In the ’90s, at the invitation of my former co-worker and soccer competitor Charlie DeBevoise now of NorthSouth Productions, I entered the world of television production. It was quite a switch from being a freelance writer working alone mostly, to being on a set or location working with a crew, talent, navigating an amazing number of potential and real frustrations, and all that goes into production from concept to finished video.
I worked on TV series and then four documentaries, all done in Las Vegas. I decided to leave TV after I was threatened by a casino owner, sabotaged by a co-worker, and later found myself angrily yelling across the Las Vegas airport terminal at my sound man about something I can’t even remember now.

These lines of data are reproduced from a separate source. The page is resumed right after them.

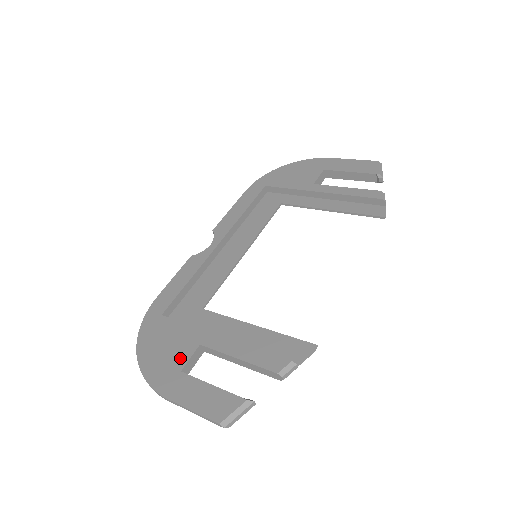
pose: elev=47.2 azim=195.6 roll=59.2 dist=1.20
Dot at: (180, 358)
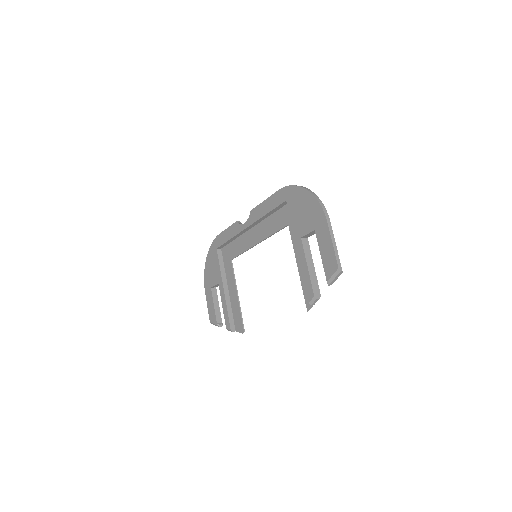
Dot at: (213, 281)
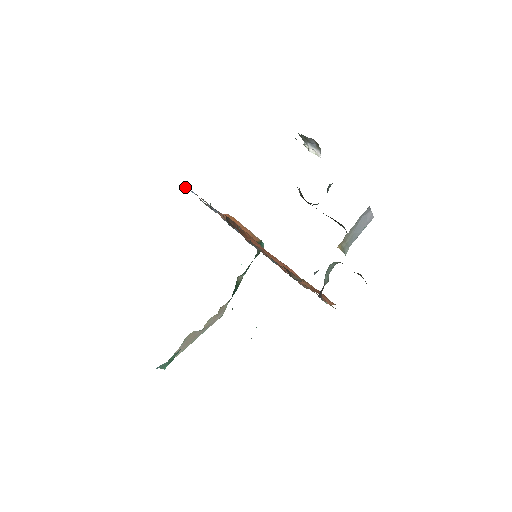
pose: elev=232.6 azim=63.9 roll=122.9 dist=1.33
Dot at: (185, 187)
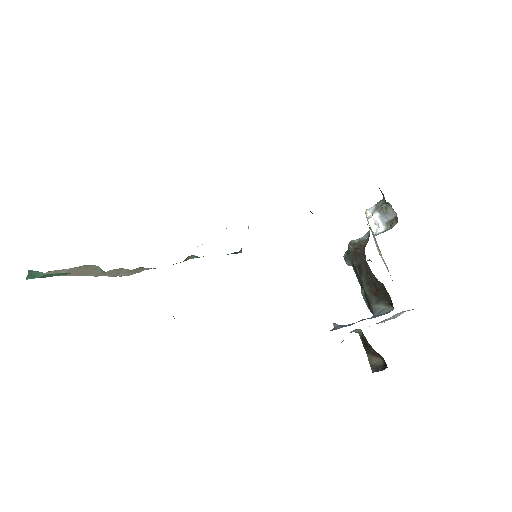
Dot at: occluded
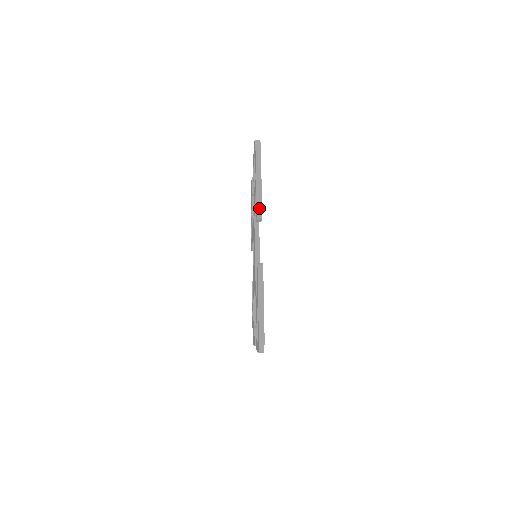
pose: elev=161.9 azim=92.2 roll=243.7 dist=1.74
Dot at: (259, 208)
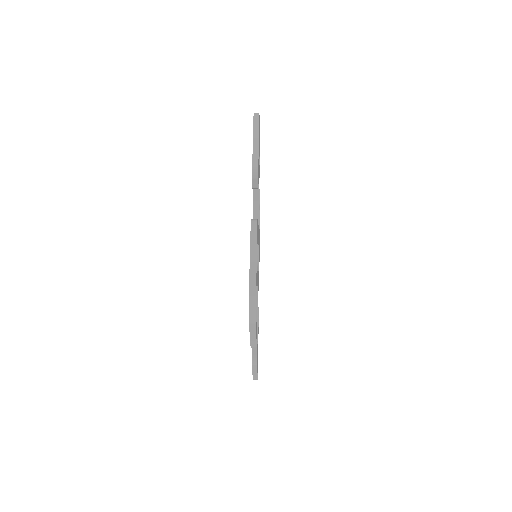
Dot at: (255, 165)
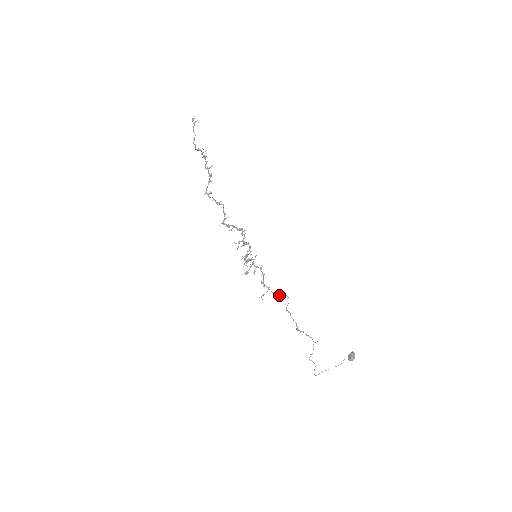
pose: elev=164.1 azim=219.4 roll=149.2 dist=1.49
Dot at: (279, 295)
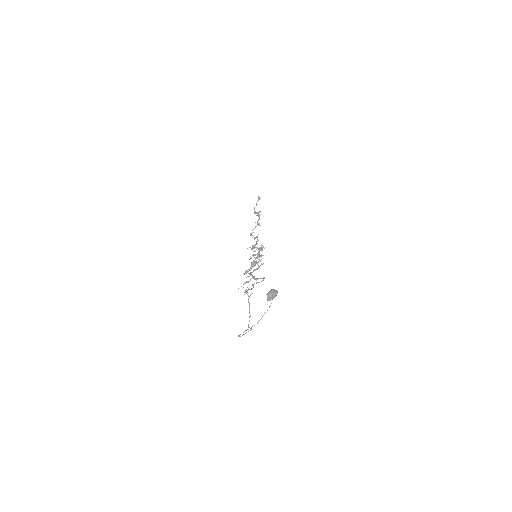
Dot at: (257, 278)
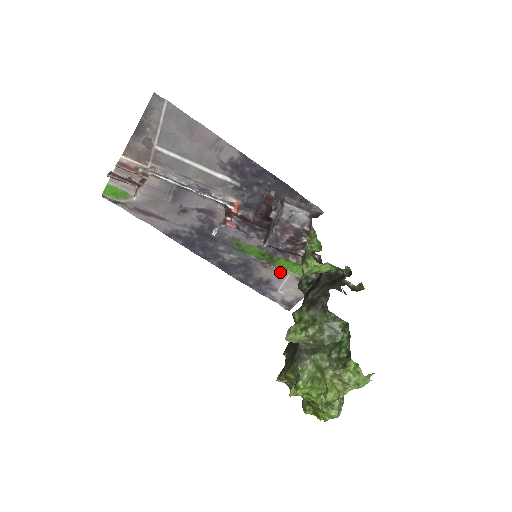
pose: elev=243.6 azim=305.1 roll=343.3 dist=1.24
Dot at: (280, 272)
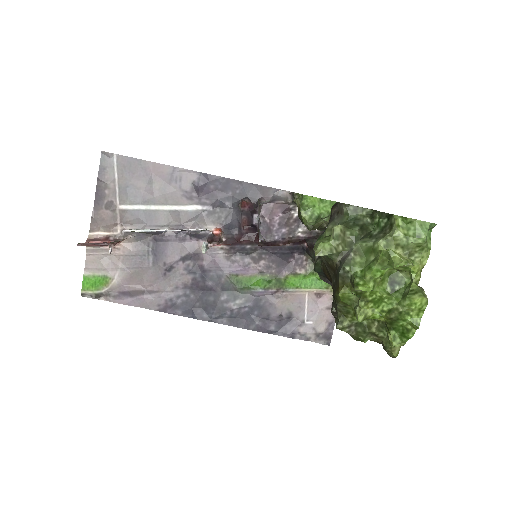
Dot at: (296, 296)
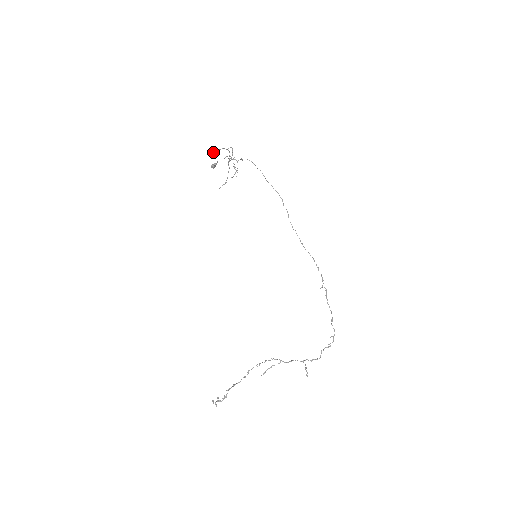
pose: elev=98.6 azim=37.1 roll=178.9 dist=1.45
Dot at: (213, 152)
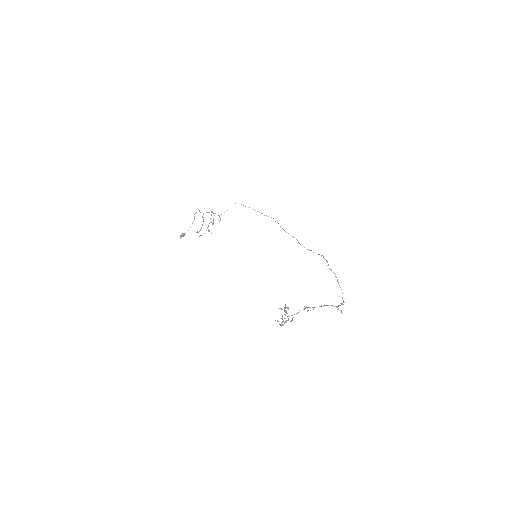
Dot at: occluded
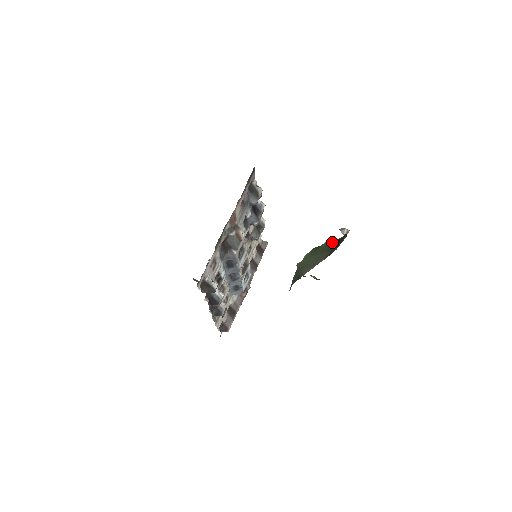
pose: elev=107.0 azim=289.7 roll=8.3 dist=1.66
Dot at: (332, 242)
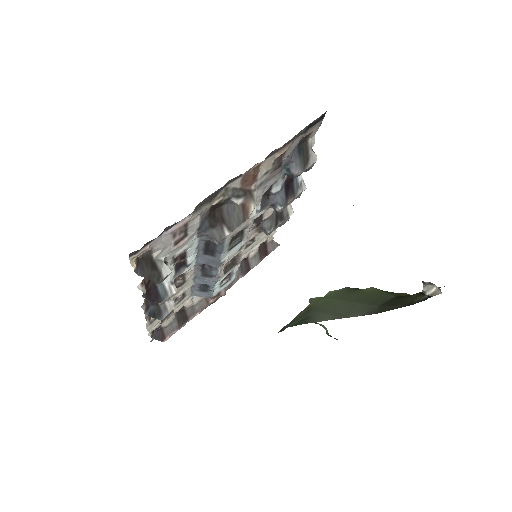
Dot at: (385, 293)
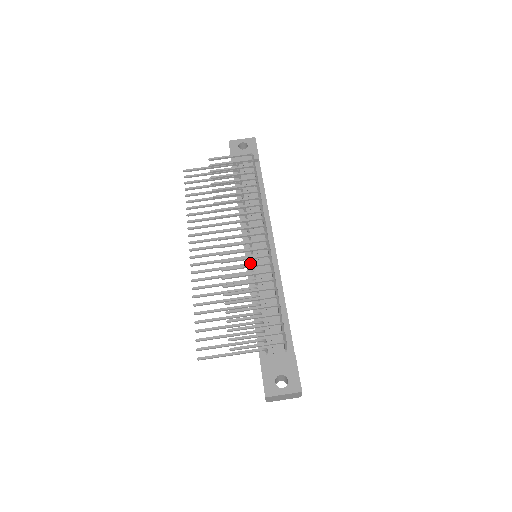
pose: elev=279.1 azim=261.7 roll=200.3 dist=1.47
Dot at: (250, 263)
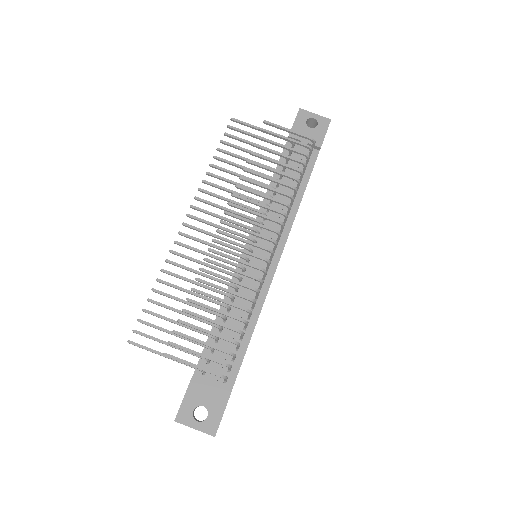
Dot at: (241, 265)
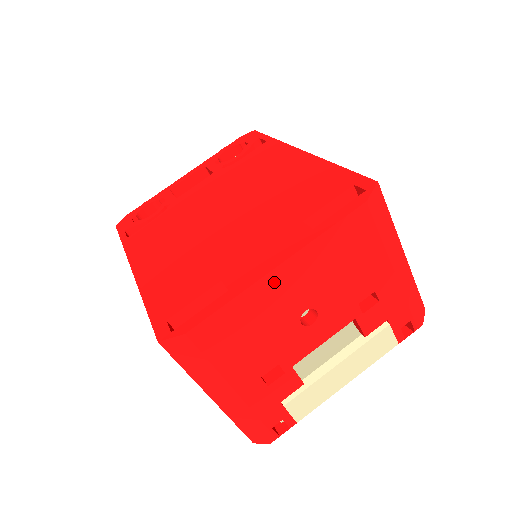
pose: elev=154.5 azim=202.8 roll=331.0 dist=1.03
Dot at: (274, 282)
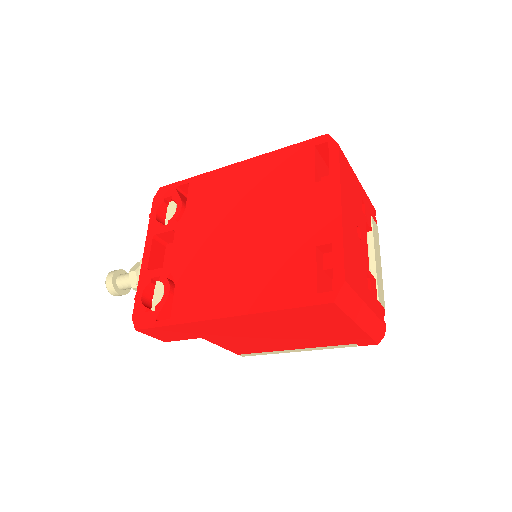
Dot at: (345, 219)
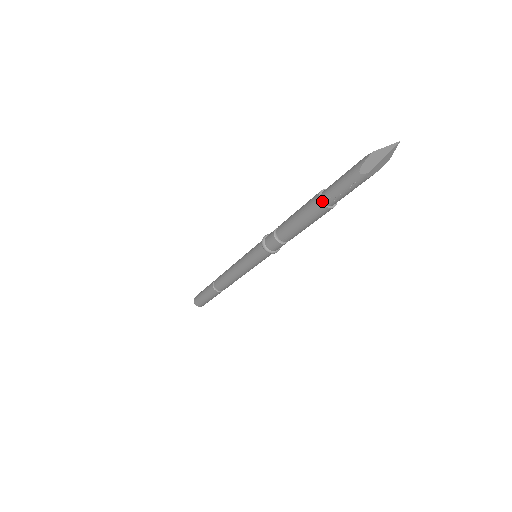
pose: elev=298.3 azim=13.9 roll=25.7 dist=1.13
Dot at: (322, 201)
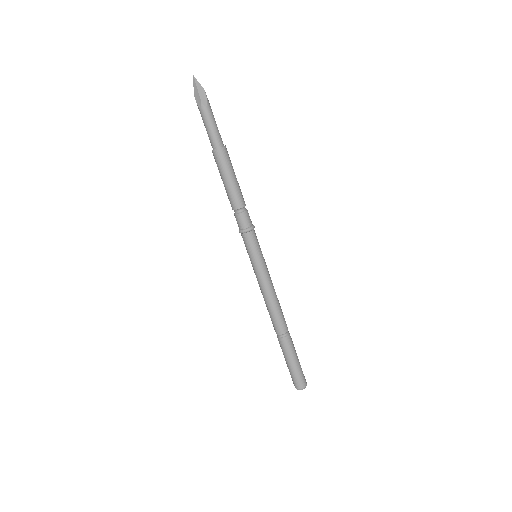
Dot at: (214, 150)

Most interesting career shift
Editor in chief
I currently work as editor in chief at the medical marketing company Vanguard Communications in Denver. I write and edit doctor’s blogs, patient stories, media pitches and patient information webpages on everything from polycystic ovary syndrome to immunotherapy for cancer.

Nonprofessional me
I enjoy reading history and fiction, finding new music, paddle boarding, boogie boarding (surfing until a shoulder injury), bicycling, beach walking, swimming, playing bad golf, listening to history lectures, and explaining that you are not throwing your vote away when you vote for a third-party or independent candidate, no matter what every political pundit in the country says. I believe it is most important that we are all nice to each other, respectful and supportive – in any way we can be, with everyone, at all times. I often fall short of this, but will keep trying.
I graduated from the University of Tennessee with a BA, majoring in history. I live in Atlantic Beach, Florida. I enjoy bike rides with my wife, Brenda, and playing mediocre guitar and singing worse while she plays soulful harmonica to songs by Queens of the Stone Age, Coldplay, Leonard Cohen, Rag’n’Bone Man and various others.
Most thrilling moments
Thrilling can mean a lot of things. It was thrilling for my son to be born at home. And it was thrilling to screw up a skydive, which was caught on video by Hayden, my instructor at Mile-Hi Skydiving Center in Longmont, Colorado. So when Hayden says, “Don’t look down when you jump out of the plane,” don’t look down.